Usus Sehat, Daya Tahan Anak Prima


Penulis: (*/H-2) - 09 January 2019, 11:20 WIB
dok.mi/seno
dok.mi/seno

ANAK sakit tentu bikin orangtua sedih dan risau. Apalagi, jika frekuensinya terbilang sering. Misalnya, setelah kena hujan, sakit. Sehabis bepergian, sakit, atau misalnya tiap ada teman sekolahnya yang sakit batuk pilek, anak ikut tertular.

Menurut dokter spesialis anak dr Ariani Dewi Widodo SpA(K), kondisi yang demikian menandakan daya tahan tubuh anak lemah. Apa yang harus dilakukan untuk memperkuat daya tahan tubuh?

"Salah satu yang utama ialah menyehatkan sistem pencernaan anak," ujar Ariani pada Workshop Nestle Lactogrow Grow Happy, di Jakarta, beberapa waktu lalu.

Seperti yang dikatakan Bapak Kedokteran, Hippocrates, pada zaman Yunani kuno, bahwa datangnya penyakit-penyakit bersumber dari pencernaan. Berbagai penelitian terkini juga membuktikan bahwa kondisi sistem pencernaan turut menentukan daya tahan tubuh.

"Usus merupakan organ imunitas terbesar. Sebanyak 60%-70% sel imunitas ada di usus," kata Ariani.

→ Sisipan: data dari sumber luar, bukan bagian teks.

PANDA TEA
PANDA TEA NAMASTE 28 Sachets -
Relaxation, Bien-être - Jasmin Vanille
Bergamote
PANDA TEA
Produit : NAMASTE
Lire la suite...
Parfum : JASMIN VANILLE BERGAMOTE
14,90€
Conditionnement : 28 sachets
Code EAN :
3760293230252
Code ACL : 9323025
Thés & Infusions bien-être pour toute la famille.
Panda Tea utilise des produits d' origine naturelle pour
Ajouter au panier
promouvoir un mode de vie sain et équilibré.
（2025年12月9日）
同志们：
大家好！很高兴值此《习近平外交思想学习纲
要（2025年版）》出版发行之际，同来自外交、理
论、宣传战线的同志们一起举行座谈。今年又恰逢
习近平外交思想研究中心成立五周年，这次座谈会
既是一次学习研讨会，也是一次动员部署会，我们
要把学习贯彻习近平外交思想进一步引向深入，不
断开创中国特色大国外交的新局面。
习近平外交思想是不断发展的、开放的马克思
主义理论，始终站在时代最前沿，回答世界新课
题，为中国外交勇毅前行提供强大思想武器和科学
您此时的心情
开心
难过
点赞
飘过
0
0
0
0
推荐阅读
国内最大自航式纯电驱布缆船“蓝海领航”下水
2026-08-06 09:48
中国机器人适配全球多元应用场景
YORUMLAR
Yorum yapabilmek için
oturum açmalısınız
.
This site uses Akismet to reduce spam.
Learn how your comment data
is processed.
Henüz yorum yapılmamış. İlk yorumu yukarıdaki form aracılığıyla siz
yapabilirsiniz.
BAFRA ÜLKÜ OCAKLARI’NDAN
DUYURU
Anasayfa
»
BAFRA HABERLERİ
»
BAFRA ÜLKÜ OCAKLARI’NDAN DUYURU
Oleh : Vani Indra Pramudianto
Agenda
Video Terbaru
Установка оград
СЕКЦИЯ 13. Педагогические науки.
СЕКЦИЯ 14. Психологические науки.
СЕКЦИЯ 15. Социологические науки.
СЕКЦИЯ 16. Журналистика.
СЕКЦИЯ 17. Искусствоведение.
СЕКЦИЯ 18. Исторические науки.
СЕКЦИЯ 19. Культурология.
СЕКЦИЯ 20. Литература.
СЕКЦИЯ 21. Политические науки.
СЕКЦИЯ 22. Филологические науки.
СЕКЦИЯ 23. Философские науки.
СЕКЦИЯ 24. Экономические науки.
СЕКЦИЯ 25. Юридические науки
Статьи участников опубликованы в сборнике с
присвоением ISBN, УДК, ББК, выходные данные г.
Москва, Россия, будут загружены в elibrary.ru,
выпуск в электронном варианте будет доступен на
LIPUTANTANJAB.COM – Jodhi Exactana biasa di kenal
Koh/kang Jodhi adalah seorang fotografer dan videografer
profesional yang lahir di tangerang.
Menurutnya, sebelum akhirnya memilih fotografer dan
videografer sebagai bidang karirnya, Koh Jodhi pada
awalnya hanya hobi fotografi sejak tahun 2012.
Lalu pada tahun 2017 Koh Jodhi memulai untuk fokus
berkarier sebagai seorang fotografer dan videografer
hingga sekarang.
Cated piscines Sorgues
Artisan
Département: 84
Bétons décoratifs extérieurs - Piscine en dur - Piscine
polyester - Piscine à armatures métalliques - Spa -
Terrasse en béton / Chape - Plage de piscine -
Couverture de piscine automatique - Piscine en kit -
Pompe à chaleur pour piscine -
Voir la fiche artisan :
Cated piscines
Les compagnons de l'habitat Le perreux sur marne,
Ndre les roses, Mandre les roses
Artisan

Salah satu faktor yang menentukan kesehatan saluran pencernaan ialah keberadaan dan komposisi lebih dari 100 triliun bakteri di usus. Saluran cerna dikatakan sehat bila minimal 85% bakteri di usus merupakan bakteri baik (probiotik). Porsi bakteri jahat (patogen) idealnya hanya 15%.

Beberapa bakteri baik itu misalnya jenis bifidobacterium dan lactobacillus. Bakteri baik berperan meningkatkan sistem imun, membantu metabolisme tubuh, juga memproduksi sejumlah zat yang bahkan tidak bisa diproduksi tubuh, seperti beberapa vitamin.

"Jadi, penting sekali menjaga keseimbangan komposisi bakteri dalam usus tetap ideal. Jangan sampai justru lebih banyak bakteri jahatnya daripada bakteri baiknya," pesan Ariani.

Bagaimana cara menjaga dominasi bakteri baik di usus? Menurut Ariani, caranya ialah menerapkan gaya hidup sehat. Termasuk, menghindari konsumsi junk food, menjauhi polusi udara, minum air yang bebas dari zat-zat beracun, mengelola stres, serta meminimalkan penggunaan antibiotik jika memungkinkan.

Selain itu, konsumsi makanan sesuai konsep gizi seimbang juga sangat penting, termasuk makan sayur dan buah. "Sayur dan buah berperan penting dalam menjaga saluran cerna. Tapi untuk anak porsinya perlu diatur, terutama sayur, karena kalorinya hampir nol, sedangkan anak membutuhkan asupan kalori cukup untuk tumbuh kembangnya. Perlu diingat juga, konsumsi sayur dan buah tidak bisa digantikan suplemen yang mengklaim terbuat dari sayur dan buah," terang Ariani.

Kebersamaan berkualitas

Pada kesempatan sama, psikolog Elizabeth T Santosa mengingatkan pentingnya orangtua terlibat secara berkualitas dalam aktivitas bersama anak. Sayangnya, penelitian yang dilakukan tim dokter dan psikolog Nestle Lactogrow pada awal 2018 di enam kota di Indonesia menghasilkan temuan yang cukup mengejutkan.

Dari hasil wawancara dengan responden orangtua yang memiliki anak berusia 2-6 tahun, hanya 48% yang menemani anak menonton TV dan turut terlibat mamahami karakter, plot cerita, dan nilai dalam tontonan tersebut. Adapun 32% orangtua, bahkan tidak pernah atau jarang menemani saat anak menonton TV. Sisanya 21% orangtua mengaku menemani anak, tetapi tidak paham mengenai tontonan tersebut.

"Dengan kata lain, orangtua sering kali bersama anaknya, tetapi kurang terlibat dalam beraktivitas bersama anak," ujar Elizabeth.

Padahal, lanjutnya, penelitian menyebutkan orang dewasa menyisakan memori tentang rasa nyaman di masa kanak-kanak dan perasaan dicintai orangtua melalui kegiatan yang dihabiskan bersama orangtua. "Jadi, bagaimana agar orangtua lebih terlibat dalam pengasuhan anak? Pertama, jangan fokus pada jenis aktivitas, tetapi waktu kebersamaan. Kedua, harus ada interaksi, tanya jawab, dan komentar saat anak bermain. Tidak ada distraksi. Eye to eye contact, dan buat anak merasa dirinya paling penting," saran Elizabeth.